Rachel McDevitt / StateImpact Pennsylvania

Rep. Donna Bullock (D-Philadelphia) speaks in the state capitol about protecting environmental justice communities on April 17, 2024.


Advocates are pushing for limits on polluting industries that want to locate or expand in vulnerable communities in Pennsylvania.

The measure from Rep. Donna Bullock (D-Philadelphia) would require companies to estimate the total environmental impact of new or expanded plants on environmental justice areas. Those communities often have a high percentage of people living in poverty or that belong to a minority group.

House Bill 652 would let state regulators deny permits if a plant would create too much of a burden.

Bullock said polluting facilities keep ending up in the same places.

“What that looks like is folks that don’t have the power or don’t have the resources to push back and fight back so they become the victims and vulnerable communities to these bad actors,” Bullock said.

The state Department of Environmental Protection has an internal policy for engaging with EJ communities, but there are no enforceable regulations at the state level.

DEP uses a screening tool to define such areas. The PennEnviroScreen tool gives each part of the state a score based on its pollution burden and population characteristics. Areas with a large amount of pollution and sensitive groups have higher scores. Places that score in the 80th percentile and above are considered EJ areas.

Qiyam Ansari, an organizer with Clean Water Action, said the bill would allow DEP to recognize the heavy environmental and adverse health toll on environmental justice areas and give them a tool to fight polluters.

Ansari has first-hand experience of living in an EJ area. He spent his childhood in Connecticut but moved to Braddock, outside Pittsburgh, as a teen.

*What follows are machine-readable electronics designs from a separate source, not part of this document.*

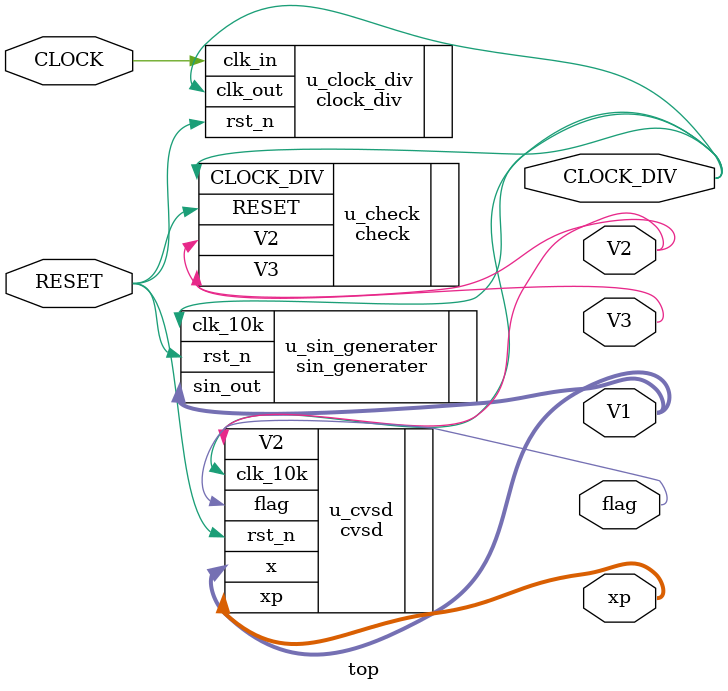
<source format=v>
module top(
	input 					CLOCK,			//50MHz
	output 					CLOCK_DIV,		//10KHz
	output 					flag,
	input 					RESET,
	output 			[7:0]	V1,			//sin out
	output 					V2,			//CVSD out
	output 					V3,
	output 			[7:0]	xp			
);

clock_div u_clock_div(
	.clk_in			(CLOCK),
	.rst_n			(RESET),
	.clk_out		(CLOCK_DIV)
);

sin_generater u_sin_generater(
	.clk_10k		(CLOCK_DIV),
	.rst_n			(RESET),
	.sin_out		(V1)
);

cvsd u_cvsd(
	.clk_10k	(CLOCK_DIV),	
	.rst_n		(RESET),
	.x			(V1),
	.V2			(V2),
	.xp			(xp),
	.flag		(flag)
);  
 
check u_check(
	.CLOCK_DIV	(CLOCK_DIV),
	.RESET		(RESET),
	.V2			(V2),
	.V3			(V3)
);
endmodule
</source>
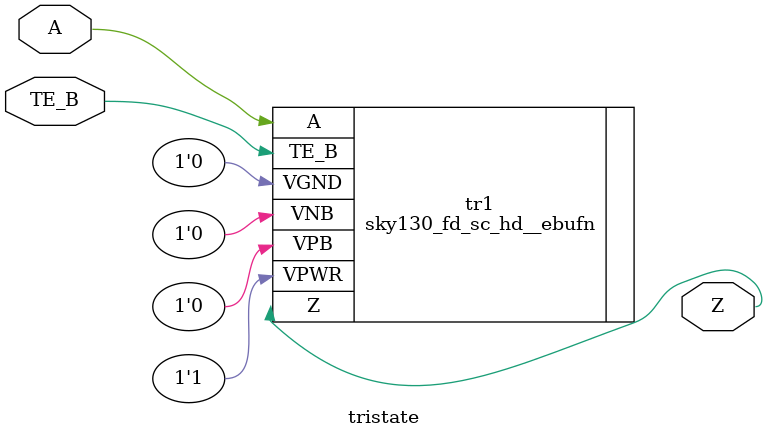
<source format=v>
`default_nettype none
`timescale 1ns/1ns
`ifdef COCTB
`include "/home/andres/asic_tools/pdk/sky130A/libs.ref/sky130_fd_sc_hd/verilog/primiives.v"
`include "/home/andres/asic_tools/pdk/sky130A/libs.ref/sky130_fd_sc_hd/verilog/sky130_fd_sc_hd.v"
`endif

module tristate(
    input  A   ,
    input  TE_B,
    output Z  
    );

wire OUT1;

sky130_fd_sc_hd__ebufn tr1(
    .Z(Z)   ,
    .A (A)  ,
    .TE_B(TE_B),
    .VPWR(1'b1),
    .VGND(1'b0),
    .VPB(1'b0) ,
    .VNB(1'b0)
);





endmodule

</source>
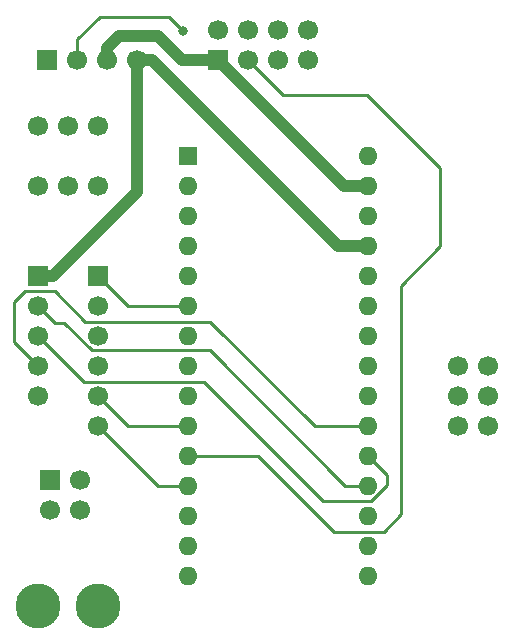
<source format=gbr>
%TF.GenerationSoftware,KiCad,Pcbnew,7.0.6*%
%TF.CreationDate,2023-11-15T18:28:15-08:00*%
%TF.ProjectId,Project 2,50726f6a-6563-4742-9032-2e6b69636164,rev?*%
%TF.SameCoordinates,Original*%
%TF.FileFunction,Copper,L2,Bot*%
%TF.FilePolarity,Positive*%
%FSLAX46Y46*%
G04 Gerber Fmt 4.6, Leading zero omitted, Abs format (unit mm)*
G04 Created by KiCad (PCBNEW 7.0.6) date 2023-11-15 18:28:15*
%MOMM*%
%LPD*%
G01*
G04 APERTURE LIST*
%TA.AperFunction,ComponentPad*%
%ADD10C,1.700000*%
%TD*%
%TA.AperFunction,ComponentPad*%
%ADD11R,1.700000X1.700000*%
%TD*%
%TA.AperFunction,ComponentPad*%
%ADD12R,1.600000X1.600000*%
%TD*%
%TA.AperFunction,ComponentPad*%
%ADD13O,1.600000X1.600000*%
%TD*%
%TA.AperFunction,ComponentPad*%
%ADD14C,3.800000*%
%TD*%
%TA.AperFunction,ViaPad*%
%ADD15C,0.800000*%
%TD*%
%TA.AperFunction,Conductor*%
%ADD16C,0.250000*%
%TD*%
%TA.AperFunction,Conductor*%
%ADD17C,1.000000*%
%TD*%
G04 APERTURE END LIST*
D10*
%TO.P,REF\u002A\u002A,1*%
%TO.N,N/C*%
X170180000Y-81280000D03*
%TO.P,REF\u002A\u002A,2*%
X167640000Y-81280000D03*
%TO.P,REF\u002A\u002A,3*%
X170180000Y-83820000D03*
%TO.P,REF\u002A\u002A,4*%
X167640000Y-83820000D03*
%TO.P,REF\u002A\u002A,5*%
X170180000Y-86360000D03*
%TO.P,REF\u002A\u002A,6*%
X167640000Y-86360000D03*
%TD*%
D11*
%TO.P,REF\u002A\u002A,1*%
%TO.N,N/C*%
X133096000Y-90932000D03*
D10*
%TO.P,REF\u002A\u002A,2*%
X133096000Y-93472000D03*
%TO.P,REF\u002A\u002A,3*%
X135636000Y-90932000D03*
%TO.P,REF\u002A\u002A,4*%
X135636000Y-93472000D03*
%TD*%
D12*
%TO.P,A1,1*%
%TO.N,N/C*%
X144780000Y-63500000D03*
D13*
%TO.P,A1,2*%
X144780000Y-66040000D03*
%TO.P,A1,3*%
X144780000Y-68580000D03*
%TO.P,A1,4*%
X144780000Y-71120000D03*
%TO.P,A1,5*%
X144780000Y-73660000D03*
%TO.P,A1,6*%
X144780000Y-76200000D03*
%TO.P,A1,7*%
X144780000Y-78740000D03*
%TO.P,A1,8*%
X144780000Y-81280000D03*
%TO.P,A1,9*%
X144780000Y-83820000D03*
%TO.P,A1,10*%
X144780000Y-86360000D03*
%TO.P,A1,11*%
X144780000Y-88900000D03*
%TO.P,A1,12*%
X144780000Y-91440000D03*
%TO.P,A1,13*%
X144780000Y-93980000D03*
%TO.P,A1,14*%
X144780000Y-96520000D03*
%TO.P,A1,15*%
X144780000Y-99060000D03*
%TO.P,A1,16*%
X160020000Y-99060000D03*
%TO.P,A1,17*%
X160020000Y-96520000D03*
%TO.P,A1,18*%
X160020000Y-93980000D03*
%TO.P,A1,19*%
X160020000Y-91440000D03*
%TO.P,A1,20*%
X160020000Y-88900000D03*
%TO.P,A1,21*%
X160020000Y-86360000D03*
%TO.P,A1,22*%
X160020000Y-83820000D03*
%TO.P,A1,23*%
X160020000Y-81280000D03*
%TO.P,A1,24*%
X160020000Y-78740000D03*
%TO.P,A1,25*%
X160020000Y-76200000D03*
%TO.P,A1,26*%
X160020000Y-73660000D03*
%TO.P,A1,27*%
X160020000Y-71120000D03*
%TO.P,A1,28*%
X160020000Y-68580000D03*
%TO.P,A1,29*%
X160020000Y-66040000D03*
%TO.P,A1,30*%
X160020000Y-63500000D03*
%TD*%
D14*
%TO.P,Vin,1*%
%TO.N,N/C*%
X132080000Y-101600000D03*
%TD*%
D10*
%TO.P,SW_ECE411,1*%
%TO.N,N/C*%
X132080000Y-60960000D03*
%TO.P,SW_ECE411,2*%
X134620000Y-60960000D03*
%TO.P,SW_ECE411,3*%
X137160000Y-60960000D03*
%TO.P,SW_ECE411,4*%
X132080000Y-66040000D03*
%TO.P,SW_ECE411,5*%
X134620000Y-66040000D03*
%TO.P,SW_ECE411,6*%
X137160000Y-66040000D03*
%TD*%
D11*
%TO.P,Team 7,1*%
%TO.N,N/C*%
X132842000Y-55372000D03*
D10*
%TO.P,Team 7,2*%
X135382000Y-55372000D03*
%TO.P,Team 7,3*%
X137922000Y-55372000D03*
%TO.P,Team 7,4*%
X140462000Y-55372000D03*
%TD*%
%TO.P,ADXL335,5*%
%TO.N,N/C*%
X132080000Y-83820000D03*
%TO.P,ADXL335,4*%
X132080000Y-81280000D03*
%TO.P,ADXL335,3*%
X132080000Y-78740000D03*
%TO.P,ADXL335,2*%
X132080000Y-76200000D03*
D11*
%TO.P,ADXL335,1*%
X132080000Y-73660000D03*
%TD*%
%TO.P,NRF24L01,1*%
%TO.N,N/C*%
X147320000Y-55372000D03*
D10*
%TO.P,NRF24L01,2*%
X147320000Y-52832000D03*
%TO.P,NRF24L01,3*%
X149860000Y-55372000D03*
%TO.P,NRF24L01,4*%
X149860000Y-52832000D03*
%TO.P,NRF24L01,5*%
X152400000Y-55372000D03*
%TO.P,NRF24L01,6*%
X152400000Y-52832000D03*
%TO.P,NRF24L01,7*%
X154940000Y-55372000D03*
%TO.P,NRF24L01,8*%
X154940000Y-52832000D03*
%TD*%
D11*
%TO.P,L298N,1*%
%TO.N,N/C*%
X137160000Y-73660000D03*
D10*
%TO.P,L298N,2*%
X137160000Y-76200000D03*
%TO.P,L298N,3*%
X137160000Y-78740000D03*
%TO.P,L298N,4*%
X137160000Y-81280000D03*
%TO.P,L298N,5*%
X137160000Y-83820000D03*
%TO.P,L298N,6*%
X137160000Y-86360000D03*
%TD*%
D14*
%TO.P,GND,2*%
%TO.N,N/C*%
X137160000Y-101600000D03*
%TD*%
D15*
%TO.N,*%
X144373600Y-52933600D03*
%TD*%
D16*
%TO.N,*%
X129997200Y-75869800D02*
X129997200Y-79197200D01*
X129997200Y-79197200D02*
X132080000Y-81280000D01*
X136067800Y-77495400D02*
X133502400Y-74930000D01*
X133502400Y-74930000D02*
X130937000Y-74930000D01*
X130937000Y-74930000D02*
X129997200Y-75869800D01*
X146608800Y-77495400D02*
X136067800Y-77495400D01*
X160020000Y-86360000D02*
X155473400Y-86360000D01*
X155473400Y-86360000D02*
X146608800Y-77495400D01*
X143154400Y-51714400D02*
X143154400Y-51689000D01*
X144373600Y-52933600D02*
X143154400Y-51714400D01*
D17*
X141732000Y-55372000D02*
X157480000Y-71120000D01*
X157480000Y-71120000D02*
X160020000Y-71120000D01*
X140462000Y-55372000D02*
X141732000Y-55372000D01*
X140462000Y-66548000D02*
X140462000Y-55372000D01*
X133350000Y-73660000D02*
X140462000Y-66548000D01*
X132080000Y-73660000D02*
X133350000Y-73660000D01*
D16*
X146100800Y-82600800D02*
X135940800Y-82600800D01*
X156184600Y-92684600D02*
X146100800Y-82600800D01*
X160248600Y-92684600D02*
X156184600Y-92684600D01*
X161569400Y-90449400D02*
X161569400Y-91363800D01*
X161569400Y-91363800D02*
X160248600Y-92684600D01*
X160020000Y-88900000D02*
X161569400Y-90449400D01*
X135940800Y-82600800D02*
X132080000Y-78740000D01*
X144780000Y-91440000D02*
X142240000Y-91440000D01*
X158089600Y-91440000D02*
X146583400Y-79933800D01*
X144780000Y-86360000D02*
X139700000Y-86360000D01*
X137287000Y-51689000D02*
X143154400Y-51689000D01*
X142240000Y-91440000D02*
X137160000Y-86360000D01*
X146583400Y-79933800D02*
X136626600Y-79933800D01*
X135382000Y-55372000D02*
X135382000Y-53594000D01*
X134289800Y-77597000D02*
X133477000Y-77597000D01*
X161315400Y-95275400D02*
X162763200Y-93827600D01*
X139700000Y-76200000D02*
X137160000Y-73660000D01*
X136626600Y-79933800D02*
X134289800Y-77597000D01*
D17*
X138938000Y-53340000D02*
X137922000Y-54356000D01*
D16*
X166116000Y-71120000D02*
X166116000Y-64516000D01*
X162763200Y-74472800D02*
X166116000Y-71120000D01*
X135382000Y-53594000D02*
X137287000Y-51689000D01*
X139700000Y-86360000D02*
X137160000Y-83820000D01*
X160020000Y-91440000D02*
X158089600Y-91440000D01*
X144780000Y-88900000D02*
X150723600Y-88900000D01*
X144399000Y-52933600D02*
X144373600Y-52908200D01*
X157099000Y-95275400D02*
X161315400Y-95275400D01*
X166116000Y-64516000D02*
X159918400Y-58318400D01*
X144373600Y-52908200D02*
X144373600Y-52933600D01*
D17*
X142240000Y-53340000D02*
X138938000Y-53340000D01*
X137922000Y-54356000D02*
X137922000Y-55372000D01*
X157988000Y-66040000D02*
X160020000Y-66040000D01*
D16*
X159918400Y-58318400D02*
X152806400Y-58318400D01*
D17*
X147320000Y-55372000D02*
X144272000Y-55372000D01*
D16*
X133477000Y-77597000D02*
X132080000Y-76200000D01*
X150723600Y-88900000D02*
X157099000Y-95275400D01*
X144373600Y-52933600D02*
X144399000Y-52933600D01*
X152806400Y-58318400D02*
X149860000Y-55372000D01*
D17*
X144272000Y-55372000D02*
X142240000Y-53340000D01*
D16*
X162763200Y-93827600D02*
X162763200Y-74472800D01*
X144780000Y-76200000D02*
X139700000Y-76200000D01*
D17*
X147320000Y-55372000D02*
X157988000Y-66040000D01*
%TD*%
M02*

</source>
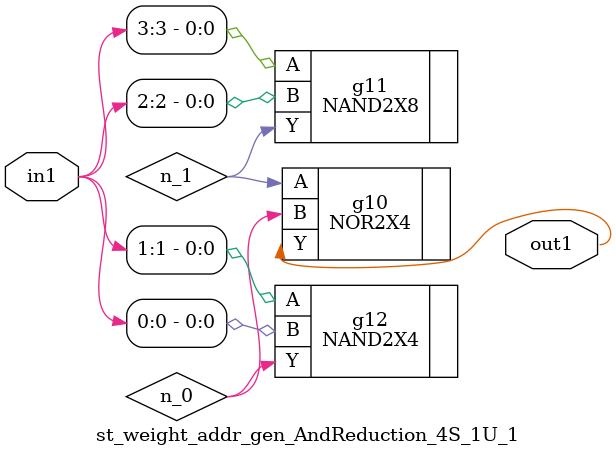
<source format=v>
`timescale 1ps / 1ps


module st_weight_addr_gen_AndReduction_4S_1U_1(in1, out1);
  input [3:0] in1;
  output out1;
  wire [3:0] in1;
  wire out1;
  wire n_0, n_1;
  NOR2X4 g10(.A (n_1), .B (n_0), .Y (out1));
  NAND2X8 g11(.A (in1[3]), .B (in1[2]), .Y (n_1));
  NAND2X4 g12(.A (in1[1]), .B (in1[0]), .Y (n_0));
endmodule



</source>
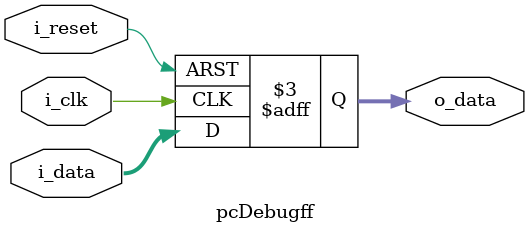
<source format=sv>
module pcDebugff(
    input logic i_clk,
    input logic i_reset,
    input logic [31:0] i_data,
    output logic [31:0] o_data
);
always @(posedge i_clk or negedge i_reset) begin
    if(!i_reset) begin 
        o_data <= 32'd0;
    end else begin 
        o_data <= i_data;
    end
end
endmodule
</source>
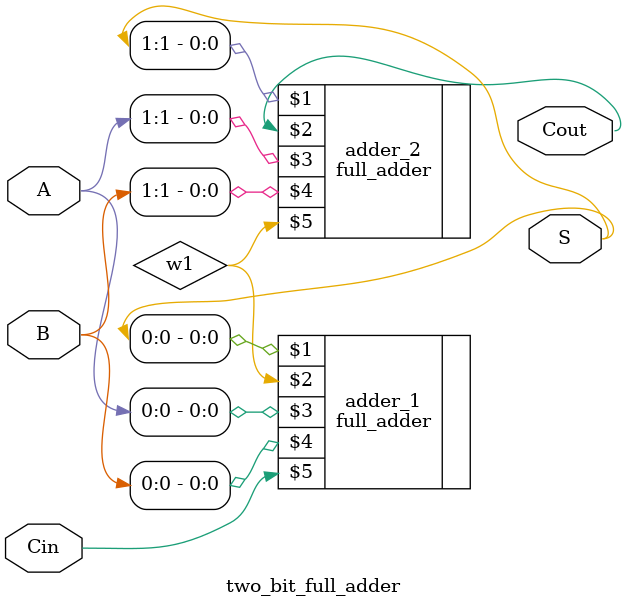
<source format=v>
module two_bit_full_adder(S, Cout, A, B, Cin);
  input [1:0] A, B;
  input Cin;
  output [1:0] S;
  output Cout;
  wire w1;
  full_adder adder_1(S[0], w1, A[0], B[0], Cin);
  full_adder adder_2(S[1], Cout, A[1], B[1], w1);
endmodule
</source>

He said he didn’t realize how much worse the air quality was, living near a steel mill, until he suffered an extreme asthma attack. He had to be flown to a hospital and put into a coma for two weeks.

“When I woke up from my coma, my doctor told me, ‘if you want to live you need to leave.’ He said, ‘We don’t know if you’re going to survive your next asthma attack, so you should move away,’” Ansari said, adding that his experience is not unique.

The bill passed the House Environmental Resources and Energy Committee last year but has been sitting in the chamber’s Rules Committee since September. It has yet to come up for a vote in the full House.